My concern on pricing might simply be a fear of charging to much. I have always gone on the principle of always raise pricing. In fact our strategy calls for a price increase every 6 months until we hit our target quarterly price.

That said the strategy in that sense may be flawed. Large studios are using the libraries considerably more and thus saving more over. I’ll need to rethink that.

Why not just unbundle the libraries? Instead of charging 75/quarter for the whole package, how about charging instead 75/quarter/library? If indeed most people are using just one of the libraries, than you’ve already validated that people are willing to pay that much for a single library.

Interesting challenge! I recently moved my deployed PHP module to the SaaS (love the SaaS) in part to avoid some of the issues that you’re facing. I know that’s not an option for actual libraries though.

I’m curious - what do some of the leading library vendors do? I don’t really know much about paid library vendors.

Don’t you already trust that people will keep paying the subscription as long as they use the libraries, instead of paying one month, downloading them, and then keep using them but cancelling their subscription? Do you have any way to protect against that? If not, what’s the difference in trust model?
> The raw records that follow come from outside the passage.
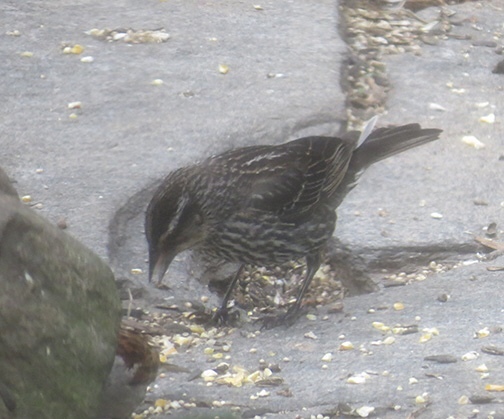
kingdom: Animalia
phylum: Chordata
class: Aves
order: Passeriformes
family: Icteridae
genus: Agelaius
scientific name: Agelaius phoeniceus
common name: Red-winged blackbird
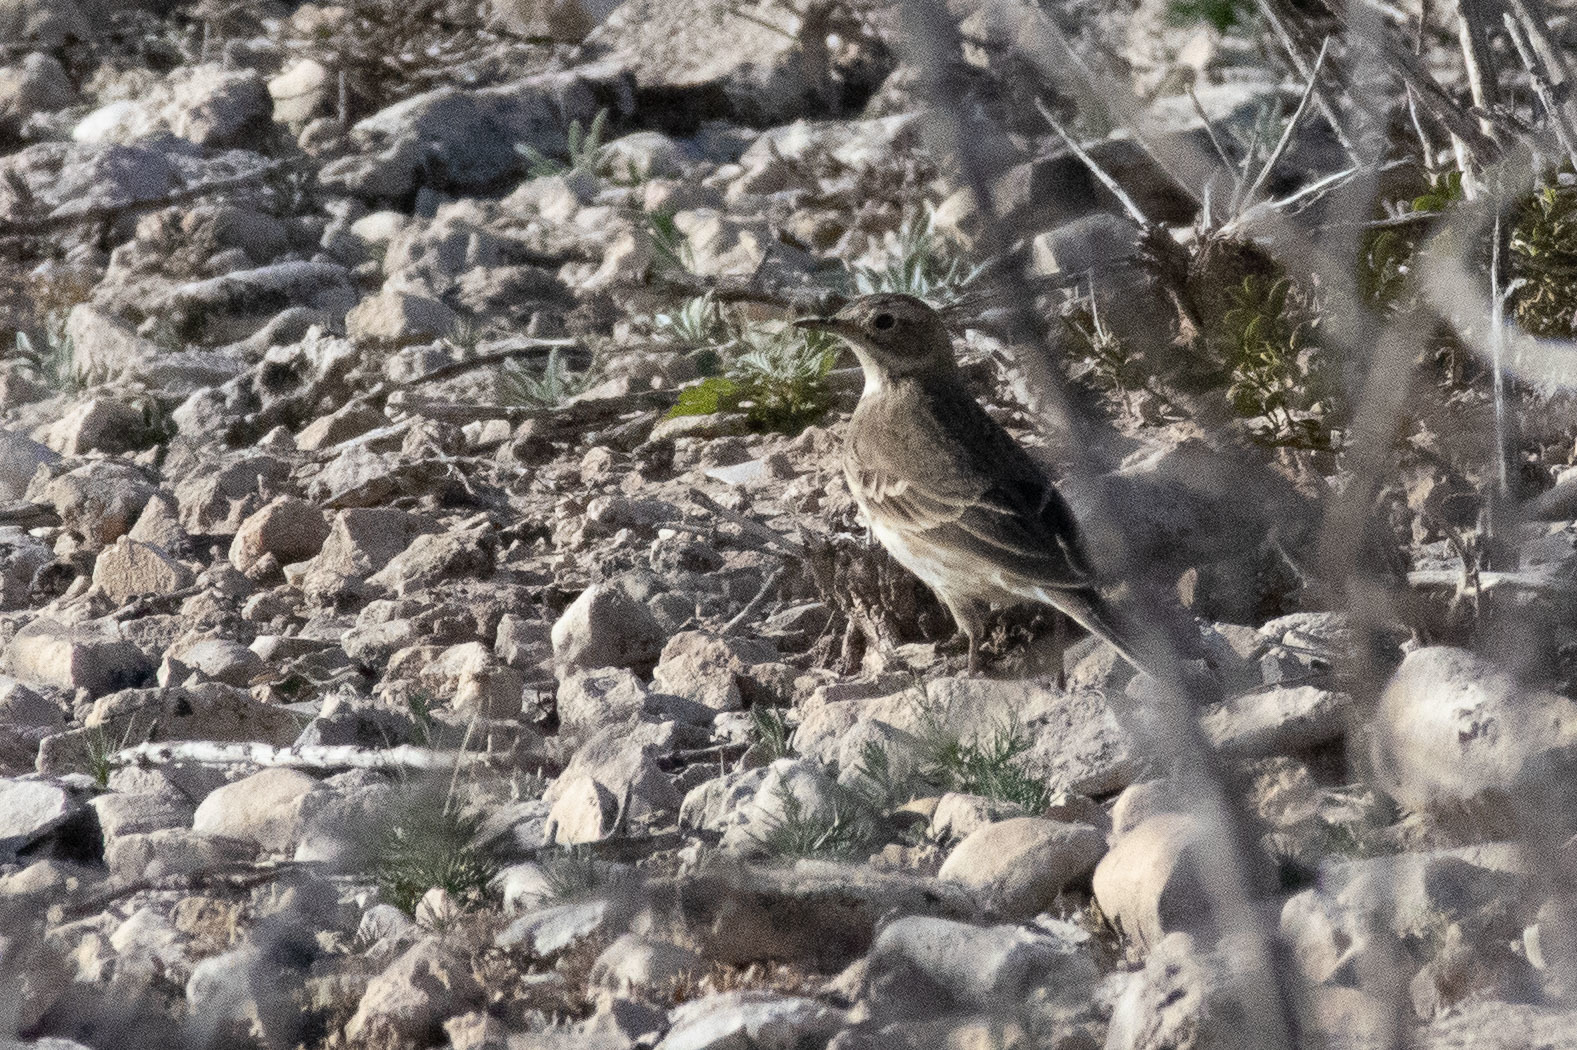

Now, about your pricing question, while I don’t have any specific thoughts about the “one off sale” (I feel I’d be doing too much guessing, and I completely don’t know your audience or business), but I do think you could offer two subscription options:

Option 1: get the one library you want for $25/month.
Option 2: get all libraries for your current $75/month.

This would:

  1. Give people who only want one library (or two) a cheaper option.
  2. Change people’s purchasing frame of mind from “should I subscribe to this service?” to “which option should I choose from?”
  3. Make your current $75 subscription look like a bargain.

I believe some theme library shop (WooThemes or ThemeForest I think) offer this model. When I went to buy the 1 theme I wanted, I ended up buying them all even though it was something like 3-4x the price, because it felt like a bargain :slight_smile: Needles to say, I never even used those extra themes.

Also, as someone said before, maybe you could offer a subset of your less popular libraries for free, as long as people create an account on your service. This would give you a very good source of leads to pitch your paid libraries, both current ones and new ones you add to your catalog.

Hi All,

Can’t thank you enough for the perspectives. I think we came up with a pretty good model and once I finalize my thoughts on it will let you all know what we decided.

Cheers!

I read this sentance twice before I realized it says nothing about LTV.

Then what is the LTV? 1500? 2500? A price like that is not considered high for any serious development. It is a cost of a few days of development (max).

I was always thinking that subscription model is a Graal, because the buyers end up paying much more than they would in a one-time transaction. You, apparently, are trying to go in the opposite direction? I suspect it would cause losses.

Agreed. Bundles produce a powerful signal to the buyer that the value of the package far exceeds the price. If you unbundle, you lose that signal. You’ve already established that your users LIKE the bundle, the question is how you can you repackage things a bit to increase your revenue on them.

You’ll always have two kinds of users:

  • Cheapskates looking to pay the bare minimum (these are not your best customers, nor do they provide great value)
  • Ones who value their time and want to maximize their bang for the buck (these are your best ones, are willing to fork out money when it makes sense, and should make up the bulk of your revenue (>50%))

The single/bundle option satisfies both.